> [Your task]:
For the entries below, state how many lines contain the word "Pearl" and add nothing else.

> [Records from a collection]:

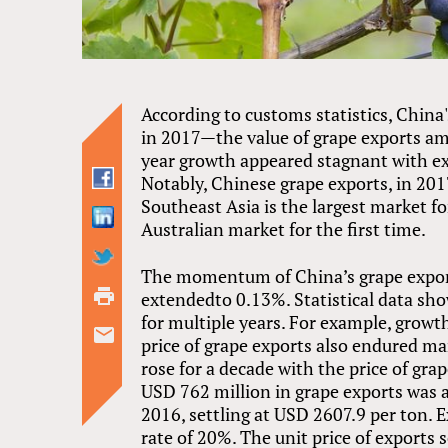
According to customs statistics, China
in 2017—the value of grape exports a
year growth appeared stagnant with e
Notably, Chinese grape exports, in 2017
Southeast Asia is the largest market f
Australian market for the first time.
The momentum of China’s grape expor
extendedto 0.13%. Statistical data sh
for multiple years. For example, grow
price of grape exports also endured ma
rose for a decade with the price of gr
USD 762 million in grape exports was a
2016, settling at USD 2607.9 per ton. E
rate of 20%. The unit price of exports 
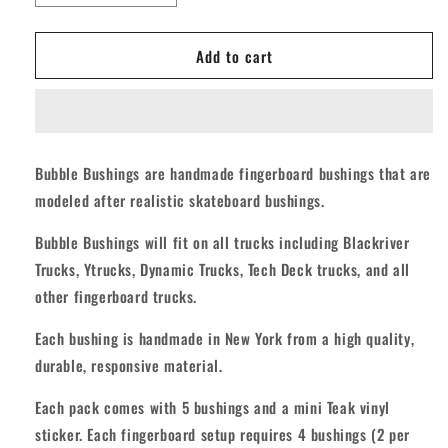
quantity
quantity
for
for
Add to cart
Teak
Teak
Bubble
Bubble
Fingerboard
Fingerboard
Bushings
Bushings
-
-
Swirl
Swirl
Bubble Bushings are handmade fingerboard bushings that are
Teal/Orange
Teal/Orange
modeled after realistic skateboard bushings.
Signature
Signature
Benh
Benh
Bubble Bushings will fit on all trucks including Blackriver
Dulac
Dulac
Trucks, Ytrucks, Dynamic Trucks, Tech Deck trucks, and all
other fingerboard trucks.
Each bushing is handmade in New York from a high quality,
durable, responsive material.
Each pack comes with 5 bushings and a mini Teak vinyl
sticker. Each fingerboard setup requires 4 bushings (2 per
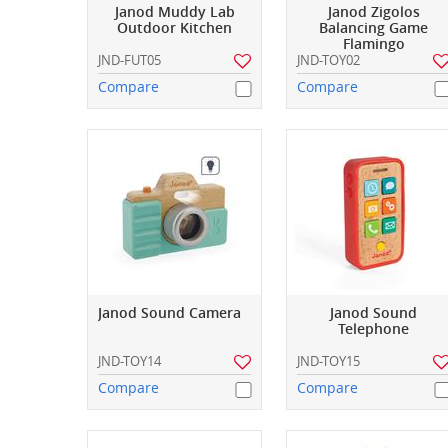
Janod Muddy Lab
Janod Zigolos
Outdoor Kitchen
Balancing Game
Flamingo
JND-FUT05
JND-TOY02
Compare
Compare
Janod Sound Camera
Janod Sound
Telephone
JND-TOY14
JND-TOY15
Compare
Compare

* * *

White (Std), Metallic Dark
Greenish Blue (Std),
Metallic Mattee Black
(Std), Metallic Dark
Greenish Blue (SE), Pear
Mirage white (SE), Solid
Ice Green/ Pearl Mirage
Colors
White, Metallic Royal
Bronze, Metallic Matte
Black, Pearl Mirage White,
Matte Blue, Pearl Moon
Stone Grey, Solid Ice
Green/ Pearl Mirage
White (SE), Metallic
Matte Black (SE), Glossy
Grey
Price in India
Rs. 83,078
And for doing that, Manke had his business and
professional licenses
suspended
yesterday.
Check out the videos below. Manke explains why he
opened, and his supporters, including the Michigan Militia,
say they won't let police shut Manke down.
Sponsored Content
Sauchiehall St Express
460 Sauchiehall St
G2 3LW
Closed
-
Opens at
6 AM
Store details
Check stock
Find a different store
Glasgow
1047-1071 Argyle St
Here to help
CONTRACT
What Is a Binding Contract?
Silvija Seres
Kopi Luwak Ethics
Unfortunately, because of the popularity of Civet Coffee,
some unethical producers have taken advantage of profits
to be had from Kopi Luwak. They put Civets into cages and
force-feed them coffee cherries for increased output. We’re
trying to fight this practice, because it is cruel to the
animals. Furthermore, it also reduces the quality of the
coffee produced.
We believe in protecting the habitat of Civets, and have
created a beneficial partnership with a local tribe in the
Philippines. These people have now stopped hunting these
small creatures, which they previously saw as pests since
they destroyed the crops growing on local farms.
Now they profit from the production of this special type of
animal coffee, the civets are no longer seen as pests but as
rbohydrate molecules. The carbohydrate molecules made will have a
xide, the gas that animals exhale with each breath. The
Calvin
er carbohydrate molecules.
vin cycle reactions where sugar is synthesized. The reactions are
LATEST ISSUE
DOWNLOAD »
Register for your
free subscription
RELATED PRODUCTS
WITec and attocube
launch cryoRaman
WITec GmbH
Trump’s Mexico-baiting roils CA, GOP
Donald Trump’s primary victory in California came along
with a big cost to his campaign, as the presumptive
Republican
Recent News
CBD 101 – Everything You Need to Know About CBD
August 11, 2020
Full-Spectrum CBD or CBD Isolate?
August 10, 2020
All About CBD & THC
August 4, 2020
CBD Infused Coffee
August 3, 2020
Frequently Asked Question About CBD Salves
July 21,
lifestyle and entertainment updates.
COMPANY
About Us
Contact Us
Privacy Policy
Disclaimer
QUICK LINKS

...

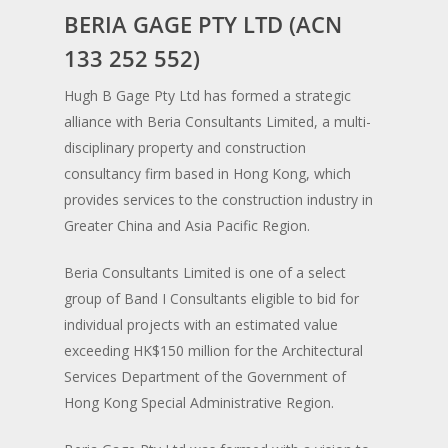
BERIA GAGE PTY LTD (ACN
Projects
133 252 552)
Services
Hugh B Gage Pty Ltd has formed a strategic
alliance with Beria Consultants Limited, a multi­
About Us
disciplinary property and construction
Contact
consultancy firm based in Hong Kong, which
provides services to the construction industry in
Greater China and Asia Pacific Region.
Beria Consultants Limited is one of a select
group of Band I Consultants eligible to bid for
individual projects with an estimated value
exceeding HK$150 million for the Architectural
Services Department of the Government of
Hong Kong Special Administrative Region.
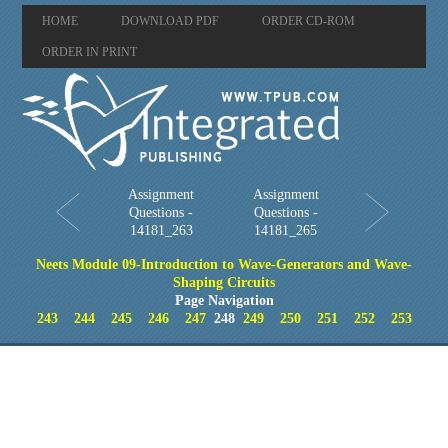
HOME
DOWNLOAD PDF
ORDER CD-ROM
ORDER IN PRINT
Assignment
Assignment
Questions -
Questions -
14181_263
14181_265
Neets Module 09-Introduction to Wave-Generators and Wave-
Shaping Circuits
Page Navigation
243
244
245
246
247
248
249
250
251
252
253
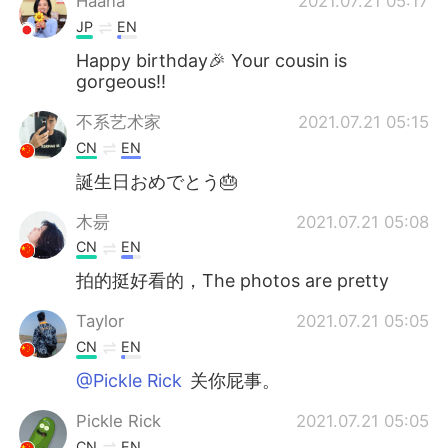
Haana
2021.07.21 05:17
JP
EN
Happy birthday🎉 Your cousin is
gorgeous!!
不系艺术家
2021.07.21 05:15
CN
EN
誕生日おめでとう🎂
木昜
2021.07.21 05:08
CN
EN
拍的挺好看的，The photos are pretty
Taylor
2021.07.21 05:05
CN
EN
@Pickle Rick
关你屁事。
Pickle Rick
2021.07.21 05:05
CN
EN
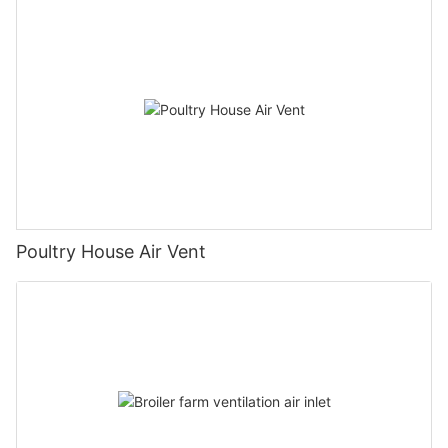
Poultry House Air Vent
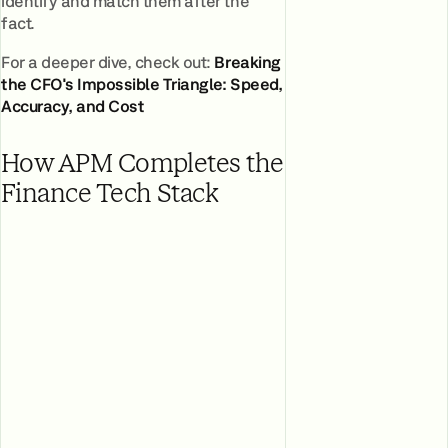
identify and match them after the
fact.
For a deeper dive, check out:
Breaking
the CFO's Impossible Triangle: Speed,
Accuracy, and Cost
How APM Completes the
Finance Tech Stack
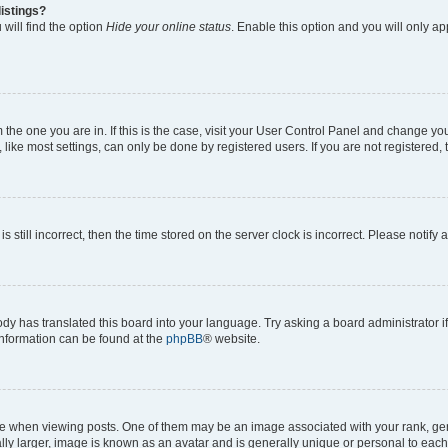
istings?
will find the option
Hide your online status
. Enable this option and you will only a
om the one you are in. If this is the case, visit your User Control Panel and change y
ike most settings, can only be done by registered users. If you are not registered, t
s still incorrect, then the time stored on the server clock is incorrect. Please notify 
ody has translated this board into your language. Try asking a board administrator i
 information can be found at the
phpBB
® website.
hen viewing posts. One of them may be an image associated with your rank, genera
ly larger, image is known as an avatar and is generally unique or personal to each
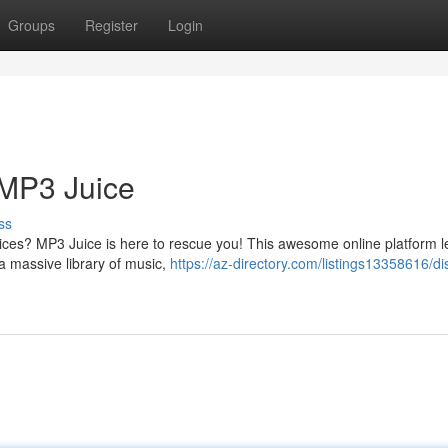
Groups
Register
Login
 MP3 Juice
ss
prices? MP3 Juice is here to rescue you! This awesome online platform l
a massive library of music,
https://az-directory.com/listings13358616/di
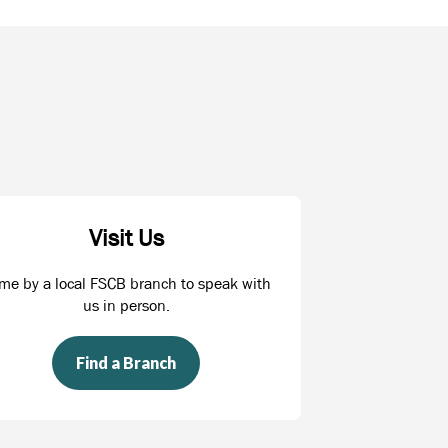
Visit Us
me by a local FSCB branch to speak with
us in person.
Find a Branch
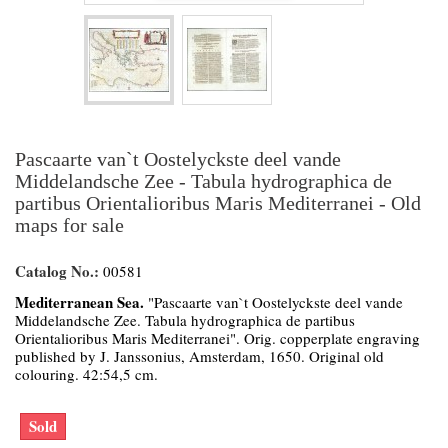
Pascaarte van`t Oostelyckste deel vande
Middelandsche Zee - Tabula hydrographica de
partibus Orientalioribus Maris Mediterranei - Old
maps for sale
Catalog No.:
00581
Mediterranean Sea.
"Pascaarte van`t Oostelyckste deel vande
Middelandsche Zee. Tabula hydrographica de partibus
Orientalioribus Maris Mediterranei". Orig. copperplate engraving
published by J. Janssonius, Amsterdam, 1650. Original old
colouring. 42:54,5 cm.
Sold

> [Expected answer]:
4